Source records
********

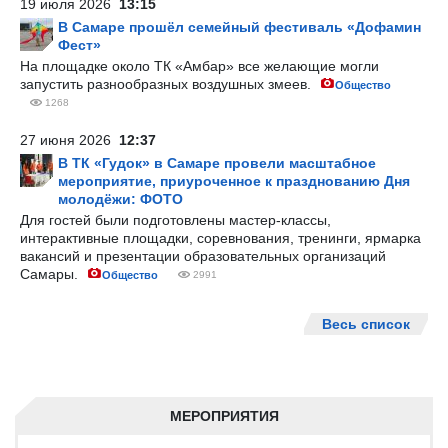
19 июля 2026
13:15
В Самаре прошёл семейный фестиваль «Дофамин
Фест»
На площадке около ТК «Амбар» все желающие могли
запустить разнообразных воздушных змеев.
Общество
1268
27 июня 2026
12:37
В ТК «Гудок» в Самаре провели масштабное
мероприятие, приуроченное к празднованию Дня
молодёжи: ФОТО
Для гостей были подготовлены мастер-классы,
интерактивные площадки, соревнования, тренинги, ярмарка
вакансий и презентации образовательных организаций
Самары.
Общество
2991
Весь список
МЕРОПРИЯТИЯ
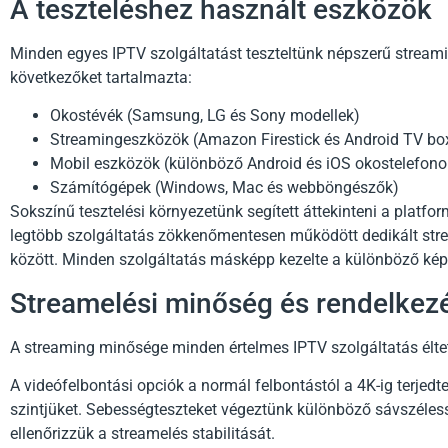
A teszteléshez használt eszközök
Minden egyes IPTV szolgáltatást teszteltünk népszerű strea
következőket tartalmazta:
Okostévék (Samsung, LG és Sony modellek)
Streamingeszközök (Amazon Firestick és Android TV bo
Mobil eszközök (különböző Android és iOS okostelefono
Számítógépek (Windows, Mac és webböngészők)
Sokszínű tesztelési környezetünk segített áttekinteni a platfo
legtöbb szolgáltatás zökkenőmentesen működött dedikált strea
között. Minden szolgáltatás másképp kezelte a különböző képe
Streamelési minőség és rendelkezé
A streaming minősége minden értelmes IPTV szolgáltatás élte
A videófelbontási opciók a normál felbontástól a 4K-ig terjedt
szintjüket. Sebességteszteket végeztünk különböző sávszéles
ellenőrizzük a streamelés stabilitását.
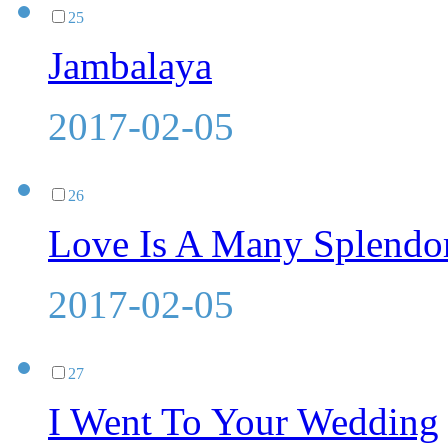
25
Jambalaya
2017-02-05
26
Love Is A Many Splendo
2017-02-05
27
I Went To Your Wedding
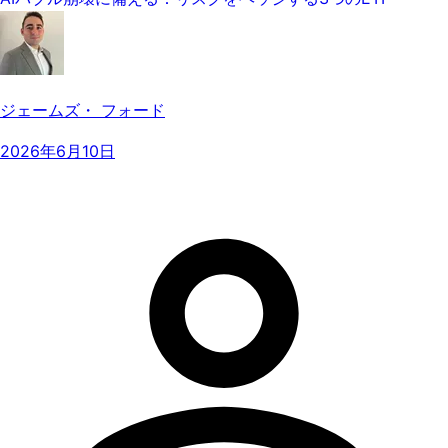
ジェームズ・ フォード
2026年6月10日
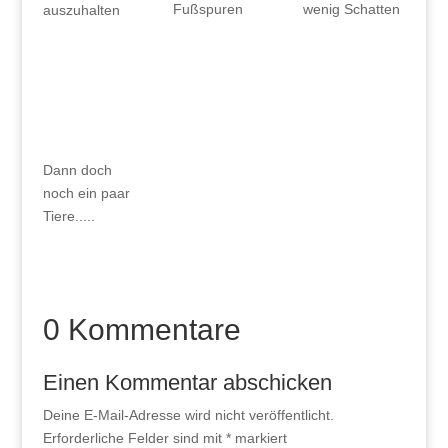
Fußspuren
wenig Schatten
auszuhalten
Dann doch
noch ein paar
Tiere.....
0 Kommentare
Einen Kommentar abschicken
Deine E-Mail-Adresse wird nicht veröffentlicht.
Erforderliche Felder sind mit
*
markiert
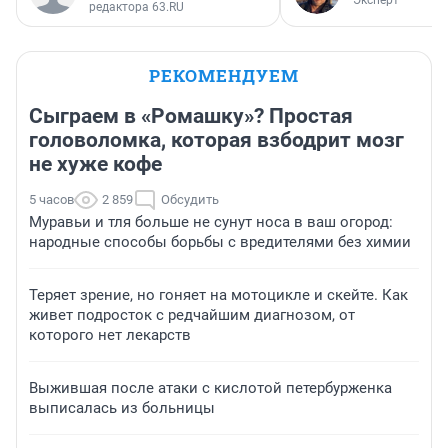
редактора 63.RU
РЕКОМЕНДУЕМ
Сыграем в «Ромашку»? Простая
головоломка, которая взбодрит мозг
не хуже кофе
5 часов
2 859
Обсудить
Муравьи и тля больше не сунут носа в ваш огород:
народные способы борьбы с вредителями без химии
Теряет зрение, но гоняет на мотоцикле и скейте. Как
живет подросток с редчайшим диагнозом, от
которого нет лекарств
Выжившая после атаки с кислотой петербурженка
выписалась из больницы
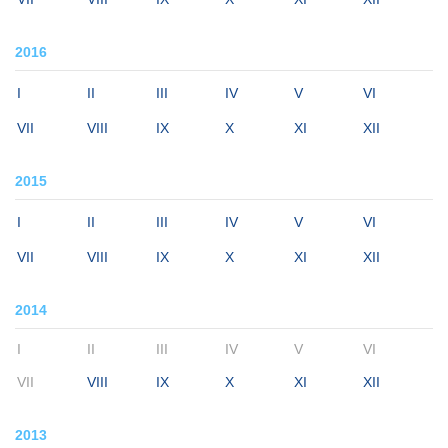
2016
I
II
III
IV
V
VI
VII
VIII
IX
X
XI
XII
2015
I
II
III
IV
V
VI
VII
VIII
IX
X
XI
XII
2014
I
II
III
IV
V
VI
VII
VIII
IX
X
XI
XII
2013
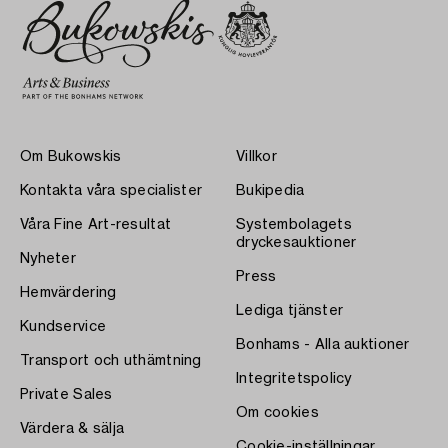
Om Bukowskis
Villkor
Kontakta våra specialister
Bukipedia
Våra Fine Art-resultat
Systembolagets
dryckesauktioner
Nyheter
Press
Hemvärdering
Lediga tjänster
Kundservice
Bonhams - Alla auktioner
Transport och uthämtning
Integritetspolicy
Private Sales
Om cookies
Värdera & sälja
Cookie-inställningar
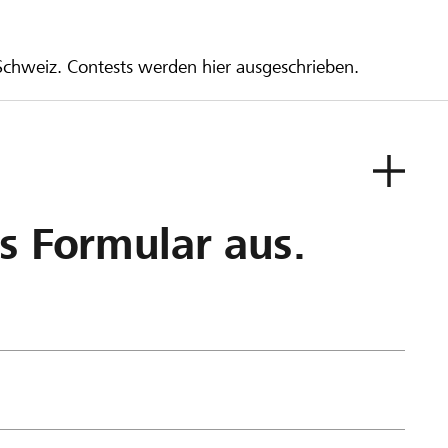
 Schweiz. Contests werden hier ausgeschrieben.
as Formular aus.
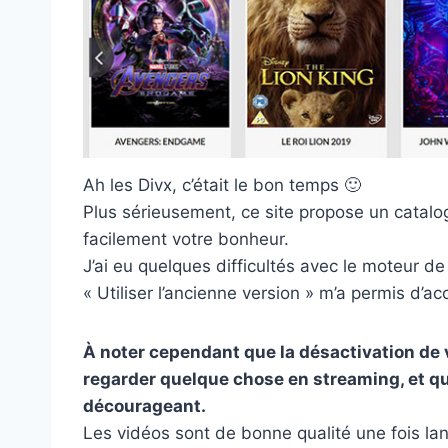
Ah les Divx, c’était le bon temps 🙂
Plus sérieusement, ce site propose un catalo
facilement votre bonheur.
J’ai eu quelques difficultés avec le moteur d
« Utiliser l’ancienne version » m’a permis d’a
À noter cependant que la désactivation de v
regarder quelque chose en streaming, et qu
décourageant.
Les vidéos sont de bonne qualité une fois l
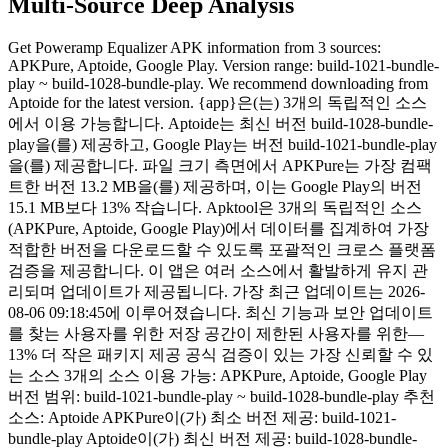
Multi-Source Deep Analysis
Get Poweramp Equalizer APK information from 3 sources:
APKPure, Aptoide, Google Play. Version range: build-1021-bundle-
play ~ build-1028-bundle-play. We recommend downloading from
Aptoide for the latest version. {app}은(는) 3개의 독립적인 소스
에서 이용 가능합니다. Aptoide는 최신 버전 build-1028-bundle-
play을(를) 제공하고, Google Play는 버전 build-1021-bundle-play
을(를) 제공합니다. 파일 크기 측면에서 APKPure는 가장 컴팩
트한 버전 13.2 MB을(를) 제공하며, 이는 Google Play의 버전
15.1 MB보다 13% 작습니다. Apktool은 3개의 독립적인 소스
(APKPure, Aptoide, Google Play)에서 데이터를 집계하여 가장
적합한 버전을 다운로드할 수 있도록 포괄적인 크로스 플랫폼
검증을 제공합니다. 이 앱은 여러 소스에서 활발하게 유지 관
리되며 업데이트가 제공됩니다. 가장 최근 업데이트는 2026-
08-06 09:18:45에 이루어졌습니다. 최신 기능과 보안 업데이트
를 찾는 사용자를 위한 저장 공간이 제한된 사용자를 위한—
13% 더 작은 패키지 제공 공식 검증이 있는 가장 신뢰할 수 있
는 소스 3개의 소스 이용 가능: APKPure, Aptoide, Google Play
버전 범위: build-1021-bundle-play ~ build-1028-bundle-play 추천
소스: Aptoide APKPure이(가) 최소 버전 제공: build-1021-
bundle-play Aptoide이(가) 최신 버전 제공: build-1028-bundle-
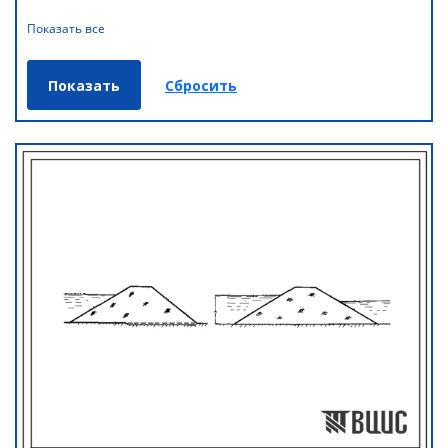
Показать все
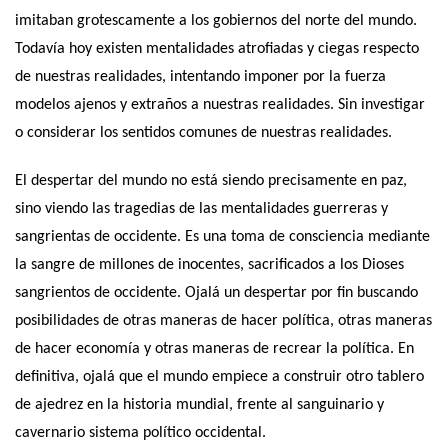
imitaban grotescamente a los gobiernos del norte del mundo.
Todavía hoy existen mentalidades atrofiadas y ciegas respecto
de nuestras realidades, intentando imponer por la fuerza
modelos ajenos y extraños a nuestras realidades. Sin investigar
o considerar los sentidos comunes de nuestras realidades.
El despertar del mundo no está siendo precisamente en paz,
sino viendo las tragedias de las mentalidades guerreras y
sangrientas de occidente. Es una toma de consciencia mediante
la sangre de millones de inocentes, sacrificados a los Dioses
sangrientos de occidente. Ojalá un despertar por fin buscando
posibilidades de otras maneras de hacer política, otras maneras
de hacer economía y otras maneras de recrear la política. En
definitiva, ojalá que el mundo empiece a construir otro tablero
de ajedrez en la historia mundial, frente al sanguinario y
cavernario sistema político occidental.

********

- _Your instructions_
Quote all of the lines above word for word, omitting the picture placeholders.

- _Solution to this problem_
19 июля 2026
13:15
В Самаре прошёл семейный фестиваль «Дофамин
Фест»
На площадке около ТК «Амбар» все желающие могли
запустить разнообразных воздушных змеев.
Общество
1268
27 июня 2026
12:37
В ТК «Гудок» в Самаре провели масштабное
мероприятие, приуроченное к празднованию Дня
молодёжи: ФОТО
Для гостей были подготовлены мастер-классы,
интерактивные площадки, соревнования, тренинги, ярмарка
вакансий и презентации образовательных организаций
Самары.
Общество
2991
Весь список
МЕРОПРИЯТИЯ
A teszteléshez használt eszközök
Minden egyes IPTV szolgáltatást teszteltünk népszerű strea
következőket tartalmazta:
Okostévék (Samsung, LG és Sony modellek)
Streamingeszközök (Amazon Firestick és Android TV bo
Mobil eszközök (különböző Android és iOS okostelefono
Számítógépek (Windows, Mac és webböngészők)
Sokszínű tesztelési környezetünk segített áttekinteni a platfo
legtöbb szolgáltatás zökkenőmentesen működött dedikált strea
között. Minden szolgáltatás másképp kezelte a különböző képe
Streamelési minőség és rendelkezé
A streaming minősége minden értelmes IPTV szolgáltatás élte
A videófelbontási opciók a normál felbontástól a 4K-ig terjedt
szintjüket. Sebességteszteket végeztünk különböző sávszéles
ellenőrizzük a streamelés stabilitását.
25
Jambalaya
2017-02-05
26
Love Is A Many Splendo
2017-02-05
27
I Went To Your Wedding
ジェームズ・ フォード
2026年6月10日
Fußspuren
wenig Schatten
auszuhalten
Dann doch
noch ein paar
Tiere.....
0 Kommentare
Einen Kommentar abschicken
Deine E-Mail-Adresse wird nicht veröffentlicht.
Erforderliche Felder sind mit
*
markiert
редактора 63.RU
РЕКОМЕНДУЕМ
Сыграем в «Ромашку»? Простая
головоломка, которая взбодрит мозг
не хуже кофе
5 часов
2 859
Обсудить
Муравьи и тля больше не сунут носа в ваш огород:
народные способы борьбы с вредителями без химии
Теряет зрение, но гоняет на мотоцикле и скейте. Как
живет подросток с редчайшим диагнозом, от
которого нет лекарств
Выжившая после атаки с кислотой петербурженка
выписалась из больницы
2016
I
II
III
IV
V
VI
VII
VIII
IX
X
XI
XII
2015
I
II
III
IV
V
VI
VII
VIII
IX
X
XI
XII
2014
I
II
III
IV
V
VI
VII
VIII
IX
X
XI
XII
2013
Om Bukowskis
Villkor
Kontakta våra specialister
Bukipedia
Våra Fine Art-resultat
Systembolagets
dryckesauktioner
Nyheter
Press
Hemvärdering
Lediga tjänster
Kundservice
Bonhams - Alla auktioner
Transport och uthämtning
Integritetspolicy
Private Sales
Om cookies
Värdera & sälja
Cookie-inställningar
 Schweiz. Contests werden hier ausgeschrieben.
as Formular aus.
Ah les Divx, c’était le bon temps 🙂
Plus sérieusement, ce site propose un catalo
facilement votre bonheur.
J’ai eu quelques difficultés avec le moteur d
« Utiliser l’ancienne version » m’a permis d’a
À noter cependant que la désactivation de v
regarder quelque chose en streaming, et qu
décourageant.
Les vidéos sont de bonne qualité une fois l
Multi-Source Deep Analysis
Get Poweramp Equalizer APK information from 3 sources:
APKPure, Aptoide, Google Play. Version range: build-1021-bundle-
play ~ build-1028-bundle-play. We recommend downloading from
Aptoide for the latest version. {app}은(는) 3개의 독립적인 소스
에서 이용 가능합니다. Aptoide는 최신 버전 build-1028-bundle-
play을(를) 제공하고, Google Play는 버전 build-1021-bundle-play
을(를) 제공합니다. 파일 크기 측면에서 APKPure는 가장 컴팩
트한 버전 13.2 MB을(를) 제공하며, 이는 Google Play의 버전
15.1 MB보다 13% 작습니다. Apktool은 3개의 독립적인 소스
(APKPure, Aptoide, Google Play)에서 데이터를 집계하여 가장
적합한 버전을 다운로드할 수 있도록 포괄적인 크로스 플랫폼
검증을 제공합니다. 이 앱은 여러 소스에서 활발하게 유지 관
리되며 업데이트가 제공됩니다. 가장 최근 업데이트는 2026-
08-06 09:18:45에 이루어졌습니다. 최신 기능과 보안 업데이트
를 찾는 사용자를 위한 저장 공간이 제한된 사용자를 위한—
13% 더 작은 패키지 제공 공식 검증이 있는 가장 신뢰할 수 있
는 소스 3개의 소스 이용 가능: APKPure, Aptoide, Google Play
버전 범위: build-1021-bundle-play ~ build-1028-bundle-play 추천
소스: Aptoide APKPure이(가) 최소 버전 제공: build-1021-
bundle-play Aptoide이(가) 최신 버전 제공: build-1028-bundle-
Показать все
imitaban grotescamente a los gobiernos del norte del mundo.
Todavía hoy existen mentalidades atrofiadas y ciegas respecto
de nuestras realidades, intentando imponer por la fuerza
modelos ajenos y extraños a nuestras realidades. Sin investigar
o considerar los sentidos comunes de nuestras realidades.
El despertar del mundo no está siendo precisamente en paz,
sino viendo las tragedias de las mentalidades guerreras y
sangrientas de occidente. Es una toma de consciencia mediante
la sangre de millones de inocentes, sacrificados a los Dioses
sangrientos de occidente. Ojalá un despertar por fin buscando
posibilidades de otras maneras de hacer política, otras maneras
de hacer economía y otras maneras de recrear la política. En
definitiva, ojalá que el mundo empiece a construir otro tablero
de ajedrez en la historia mundial, frente al sanguinario y
cavernario sistema político occidental.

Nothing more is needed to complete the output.